As George Eastman House celebrates “Oscars® week” – culminating with the annual party this Sunday eve – we also celebrate our motion-picture collections and shine a spotlight on the ones that relate to this year’s nominees.
We have two close ties to the film Hugo, as its Oscar®-nominated director, Martin Scorsese, preserves his personal film collection of several thousand titles at Eastman House. And alongside those films are those of Georges Méliès (1861-1938), the filmmaker at the center of the Hugo storyline.
Eastman House holds one of the largest Méliès collections in the world, with 60 different Méliès titles across 129 elements, including production stills created under Méliès’ direction. The films includes Voyage dans la lune, the title that plays such an important role in Hugo, as well as preservations of titles, such as La Danse du feu (The Dance of Fire), Les Fromages automobiles (The Skipping Cheeses), Tom Tight et Dum-Dum, and Voyage à travers l’impossible (An Impossible Voyage).
Scene from ‘Voyage dans la lune’
And, further, the Eastman House’s senior curator of motion pictures, Dr. Paolo Cherchi Usai, is an expert on the work of Méliès, producing a book and exhibition on his work in the 1990s.
In the book A Trip to the Movies (George Eastman House, 1991), Cherchi Usai noted Méliès has a reputation among film specialists as an “author” in the strongest sense of the word, as well as the “creator of the motion picture performance,” according to Louis Lumière’s definition.
Georges Méliès was a professional magician trained in classic 18th-century theater. He first saw the new “moving pictures” in 1895, as presented by the Lumière Brothers. Soon after Méliès was filming and projecting his own creations, using stop-motion photography to incorporate visual effects and using techniques such as the fade-in, the fade-out plus the dissolve to create the first real narrative films. For this he has been regarded “the father of special effects.”
It is believed Méliès made more than 500 films and, when he put film production behind him, reportedly destroyed many of the originals. Yet, his films were monumental stepping stones for future filmmakers, such as D.W. Griffith, who said of Méliès, “I owe him everything.”
“Méliès constitutes an unprecedented case in film historiography with relevance going far beyond the chronological boundaries of the so called ‘silent period,” Cherchi Usai wrote. “Méliès indeed discovered a new vehicle for aesthetic expression, long before cinema realized it, but he was also the standard-bearer for an individualistic conception of filmmaking.”
A rediscovery of Méliès’ “lost” films was cause for celebration in recent decades.
The Pordenone Silent Film Festival, of which Cherchi Usai was a founder, presented in 1989 the world premiere of the restored Méliès film Le Chevalier Mystère (1899), which had been found in the vaults of George Eastman House.
“The screening was met with a standing ovation and newspaper reports used words such as ‘genius,’ ‘tiny jewel,’ and ‘one-minute masterpiece’ to describe 80-feet of film that had been saved under mediocre conditions and, given the state of the nitrate print, reprinted in the best manner allowed by current technology,” wrote Cherchi Usai.
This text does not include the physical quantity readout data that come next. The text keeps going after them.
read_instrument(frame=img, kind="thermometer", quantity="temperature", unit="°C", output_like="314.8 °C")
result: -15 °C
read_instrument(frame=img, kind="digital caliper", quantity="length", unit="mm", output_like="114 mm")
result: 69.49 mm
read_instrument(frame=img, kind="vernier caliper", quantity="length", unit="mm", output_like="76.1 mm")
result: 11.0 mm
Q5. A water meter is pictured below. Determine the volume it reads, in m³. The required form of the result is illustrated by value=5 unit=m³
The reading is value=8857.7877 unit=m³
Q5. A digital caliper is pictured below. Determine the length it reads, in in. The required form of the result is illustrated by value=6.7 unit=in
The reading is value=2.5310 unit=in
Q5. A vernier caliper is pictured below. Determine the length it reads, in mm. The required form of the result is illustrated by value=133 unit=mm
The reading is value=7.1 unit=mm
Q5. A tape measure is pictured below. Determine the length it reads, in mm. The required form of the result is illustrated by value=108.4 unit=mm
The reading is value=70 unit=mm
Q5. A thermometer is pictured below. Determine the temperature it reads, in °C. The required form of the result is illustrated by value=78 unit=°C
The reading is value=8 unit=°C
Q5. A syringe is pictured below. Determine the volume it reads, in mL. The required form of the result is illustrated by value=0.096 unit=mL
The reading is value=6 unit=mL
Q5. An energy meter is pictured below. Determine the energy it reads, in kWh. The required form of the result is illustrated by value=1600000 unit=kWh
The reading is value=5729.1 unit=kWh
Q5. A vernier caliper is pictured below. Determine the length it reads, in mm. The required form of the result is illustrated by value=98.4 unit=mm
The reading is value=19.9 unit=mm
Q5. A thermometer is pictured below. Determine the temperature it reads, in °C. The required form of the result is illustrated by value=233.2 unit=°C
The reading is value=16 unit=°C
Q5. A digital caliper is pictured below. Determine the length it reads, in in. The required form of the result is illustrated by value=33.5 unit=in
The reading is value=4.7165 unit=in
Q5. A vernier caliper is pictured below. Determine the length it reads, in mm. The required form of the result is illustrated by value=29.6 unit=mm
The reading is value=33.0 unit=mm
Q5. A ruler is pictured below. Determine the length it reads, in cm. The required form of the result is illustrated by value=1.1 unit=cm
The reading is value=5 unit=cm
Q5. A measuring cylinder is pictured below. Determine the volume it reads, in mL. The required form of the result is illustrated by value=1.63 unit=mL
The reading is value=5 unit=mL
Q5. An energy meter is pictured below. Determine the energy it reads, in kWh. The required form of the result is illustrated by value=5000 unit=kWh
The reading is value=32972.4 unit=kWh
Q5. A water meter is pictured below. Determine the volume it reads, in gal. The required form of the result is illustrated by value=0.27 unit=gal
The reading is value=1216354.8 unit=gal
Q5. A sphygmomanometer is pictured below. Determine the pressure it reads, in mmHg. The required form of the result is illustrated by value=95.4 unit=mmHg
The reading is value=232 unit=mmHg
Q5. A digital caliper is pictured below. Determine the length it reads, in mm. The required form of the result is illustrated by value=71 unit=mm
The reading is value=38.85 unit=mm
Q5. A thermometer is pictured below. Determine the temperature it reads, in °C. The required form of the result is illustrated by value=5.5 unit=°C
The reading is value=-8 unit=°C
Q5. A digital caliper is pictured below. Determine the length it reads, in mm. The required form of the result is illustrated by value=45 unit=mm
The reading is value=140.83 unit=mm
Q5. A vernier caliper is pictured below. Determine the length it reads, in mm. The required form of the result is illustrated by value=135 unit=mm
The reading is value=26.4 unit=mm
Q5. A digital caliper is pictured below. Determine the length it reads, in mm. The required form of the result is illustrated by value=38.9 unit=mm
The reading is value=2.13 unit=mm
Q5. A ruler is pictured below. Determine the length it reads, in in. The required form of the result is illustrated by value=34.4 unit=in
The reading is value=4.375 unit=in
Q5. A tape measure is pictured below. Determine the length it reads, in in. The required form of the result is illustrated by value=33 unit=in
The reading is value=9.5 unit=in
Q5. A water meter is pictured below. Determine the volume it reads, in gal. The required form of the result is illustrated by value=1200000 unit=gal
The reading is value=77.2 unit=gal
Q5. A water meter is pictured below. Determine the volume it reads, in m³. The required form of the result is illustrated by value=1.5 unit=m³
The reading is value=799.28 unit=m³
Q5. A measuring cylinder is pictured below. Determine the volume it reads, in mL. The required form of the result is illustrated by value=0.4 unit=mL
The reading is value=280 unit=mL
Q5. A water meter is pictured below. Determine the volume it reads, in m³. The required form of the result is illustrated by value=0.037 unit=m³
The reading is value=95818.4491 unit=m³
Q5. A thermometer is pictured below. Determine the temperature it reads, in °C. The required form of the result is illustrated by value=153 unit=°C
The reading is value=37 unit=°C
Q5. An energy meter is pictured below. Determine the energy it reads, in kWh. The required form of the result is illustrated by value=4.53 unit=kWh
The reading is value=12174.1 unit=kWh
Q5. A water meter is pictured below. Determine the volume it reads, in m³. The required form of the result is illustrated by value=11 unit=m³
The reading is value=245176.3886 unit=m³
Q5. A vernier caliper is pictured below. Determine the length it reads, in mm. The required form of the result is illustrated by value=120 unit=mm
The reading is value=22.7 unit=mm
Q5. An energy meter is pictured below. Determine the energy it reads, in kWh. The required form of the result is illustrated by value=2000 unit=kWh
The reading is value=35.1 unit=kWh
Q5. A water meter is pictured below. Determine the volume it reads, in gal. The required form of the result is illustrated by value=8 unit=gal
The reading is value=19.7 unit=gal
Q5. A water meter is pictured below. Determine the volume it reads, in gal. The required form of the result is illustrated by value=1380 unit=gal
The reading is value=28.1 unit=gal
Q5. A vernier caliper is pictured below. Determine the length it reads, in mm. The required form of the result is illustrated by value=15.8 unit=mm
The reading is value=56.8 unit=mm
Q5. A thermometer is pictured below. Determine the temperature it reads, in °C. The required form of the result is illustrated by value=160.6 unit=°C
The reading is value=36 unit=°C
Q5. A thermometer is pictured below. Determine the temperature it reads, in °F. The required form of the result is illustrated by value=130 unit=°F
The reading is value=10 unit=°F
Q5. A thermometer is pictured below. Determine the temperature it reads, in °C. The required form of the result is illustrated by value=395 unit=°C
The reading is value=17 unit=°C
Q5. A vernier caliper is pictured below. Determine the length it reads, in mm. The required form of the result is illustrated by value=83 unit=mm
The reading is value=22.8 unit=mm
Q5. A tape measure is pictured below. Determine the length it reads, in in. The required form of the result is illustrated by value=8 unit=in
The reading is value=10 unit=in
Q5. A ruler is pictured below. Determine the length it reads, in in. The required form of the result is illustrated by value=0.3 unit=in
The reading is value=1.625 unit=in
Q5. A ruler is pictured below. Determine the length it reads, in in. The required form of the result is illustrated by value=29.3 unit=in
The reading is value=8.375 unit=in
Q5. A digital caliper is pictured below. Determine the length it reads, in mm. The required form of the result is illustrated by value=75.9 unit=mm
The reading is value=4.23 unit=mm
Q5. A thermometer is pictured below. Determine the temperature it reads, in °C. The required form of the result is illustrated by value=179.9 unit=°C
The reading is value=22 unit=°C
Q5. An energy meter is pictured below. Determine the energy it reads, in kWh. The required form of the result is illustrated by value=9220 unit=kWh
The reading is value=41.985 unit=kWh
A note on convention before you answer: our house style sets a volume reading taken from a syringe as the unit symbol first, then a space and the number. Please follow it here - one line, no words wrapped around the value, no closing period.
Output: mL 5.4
Scene from ‘Le Chevalier Mystère’
Within a few years of the invention of film, Méliès “was coping with its possibilities and limitations, evidencing an attitude that will later become typical of artists like Cecil B. DeMille, Orson Welles, and Stanley Kubrick: striving for absolute control of the moving image, for demiurgic power over the photographic reproduction of the visible world,” Cherchi Usai said. “Even today, it is hard to understand how Méliès, with the relatively fundamental technical resources at his disposal, could produce narrative mechanisms and optical illusions of such complexity: six or seven multiple exposures on a single strip of film; characters that multiply themselves and then ‘talk’ to their double with perfectly timed labial movements, pauses, changes of backdrops, and substitutions of objects.
“… The mind perceives the spectacle as an explosion of fireworks, with stories, digressions, and implied references, instead of sparkles. Instinctively, these images, previously labeled ‘primitive,’ become ‘up-to-date.’ Having been painstakingly saved by film archivists and slowly absorbed into the logic of the cultural ‘condition,’ early cinema has now become an indicator of modernity.”